● **What you are asked to do**
Reproduce the text on commercial real estate loan prepayment penalties word for word, in full.

● **Text provided**

.....

What Are Commercial Real Estate Loan Prepayment Penalties?

It is common to see prepayment penalties on commercial real estate loans, but what are they and what do they mean? Commercial real estate loans are expensive to originate, so lenders try to recoup these costs by charging upfront origination fees and interest revenue over the life of the loan. If a borrower decides to pay off the loan early, that anticipated revenue vanishes. To ensure the lender makes enough revenue on a particular loan, they will charge a prepayment penalty to ensure that they will get a set amount of revenue. The majority of the time you will see a prepayment penalty on a fixed rate loan and less so on a floating rate loan. The different prepayment penalties include lockout periods, step down, fixed, yield maintenance and defeasance.

Lockout Periods

A lockout period is when a loan cannot be paid in full during a set period of time. The borrower must wait until the lockout period expires before they can pay off the loan before maturity.

Step Down

Also known as a declining prepayment penalty, a step down prepayment penalty charges a percentage of the unpaid principal balance and then gradually is reduced as time passes. For example, a 54321 prepayment penalty is a 5% fee charged in the first year if an unscheduled principal payment or payoff is made, 4% in year 2, 3% in year 3, 2% in year 4, and 1% in year 5.

Fixed

A fixed prepayment penalty is a fixed rate that is charged to be able to pay off the loan before maturity. Something to keep in mind is that as the principal balance decreases over time, so does the amount of the prepayment penalty since it is calculated off the unpaid principal balance.

Yield Maintenance

Yield maintenance prepayment penalties protect the lender by ensuring they collect the original yield intended on the loan, in other words the present value of future interest the lender would’ve collected if the loan were carried through to the end of the prepayment penalty period. In an environment where interest rates are declining, this can be more costly for the borrower instead of a step down prepayment penalty. On the other hand, it can benefit the borrower and the lender if interest rates are rising as the lender can close on a new loan at a higher rate and the borrower can close a loan with less fees.

.....

● **The data**
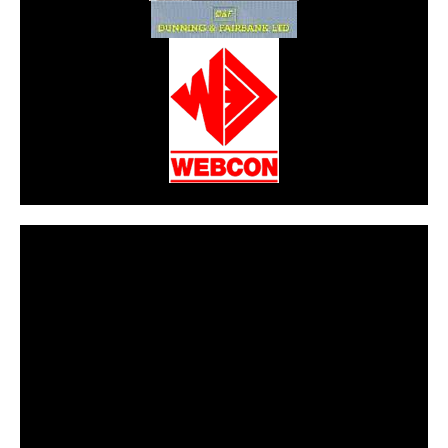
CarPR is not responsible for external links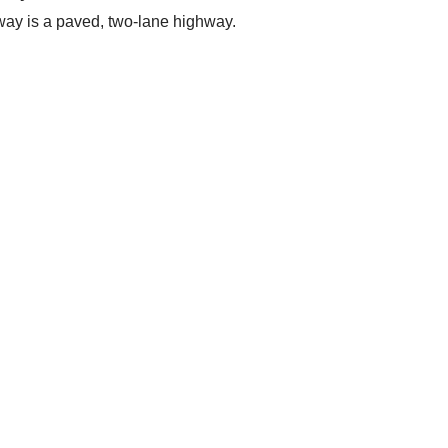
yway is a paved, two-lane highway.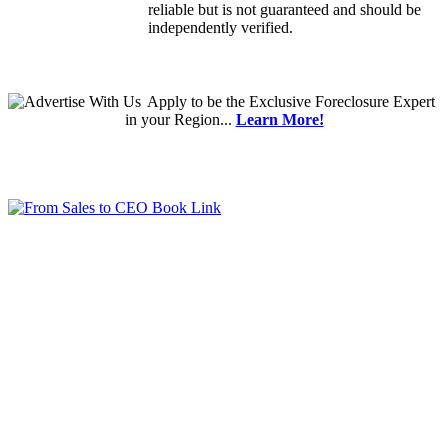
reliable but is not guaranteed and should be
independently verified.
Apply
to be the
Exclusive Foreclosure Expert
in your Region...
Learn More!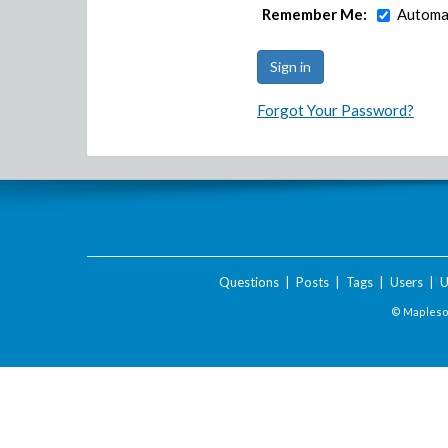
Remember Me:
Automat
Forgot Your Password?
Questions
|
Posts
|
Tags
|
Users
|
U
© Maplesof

.....

● **Written solution**
What Are Commercial Real Estate Loan Prepayment Penalties?

It is common to see prepayment penalties on commercial real estate loans, but what are they and what do they mean? Commercial real estate loans are expensive to originate, so lenders try to recoup these costs by charging upfront origination fees and interest revenue over the life of the loan. If a borrower decides to pay off the loan early, that anticipated revenue vanishes. To ensure the lender makes enough revenue on a particular loan, they will charge a prepayment penalty to ensure that they will get a set amount of revenue. The majority of the time you will see a prepayment penalty on a fixed rate loan and less so on a floating rate loan. The different prepayment penalties include lockout periods, step down, fixed, yield maintenance and defeasance.

Lockout Periods

A lockout period is when a loan cannot be paid in full during a set period of time. The borrower must wait until the lockout period expires before they can pay off the loan before maturity.

Step Down

Also known as a declining prepayment penalty, a step down prepayment penalty charges a percentage of the unpaid principal balance and then gradually is reduced as time passes. For example, a 54321 prepayment penalty is a 5% fee charged in the first year if an unscheduled principal payment or payoff is made, 4% in year 2, 3% in year 3, 2% in year 4, and 1% in year 5.

Fixed

A fixed prepayment penalty is a fixed rate that is charged to be able to pay off the loan before maturity. Something to keep in mind is that as the principal balance decreases over time, so does the amount of the prepayment penalty since it is calculated off the unpaid principal balance.

Yield Maintenance

Yield maintenance prepayment penalties protect the lender by ensuring they collect the original yield intended on the loan, in other words the present value of future interest the lender would’ve collected if the loan were carried through to the end of the prepayment penalty period. In an environment where interest rates are declining, this can be more costly for the borrower instead of a step down prepayment penalty. On the other hand, it can benefit the borrower and the lender if interest rates are rising as the lender can close on a new loan at a higher rate and the borrower can close a loan with less fees.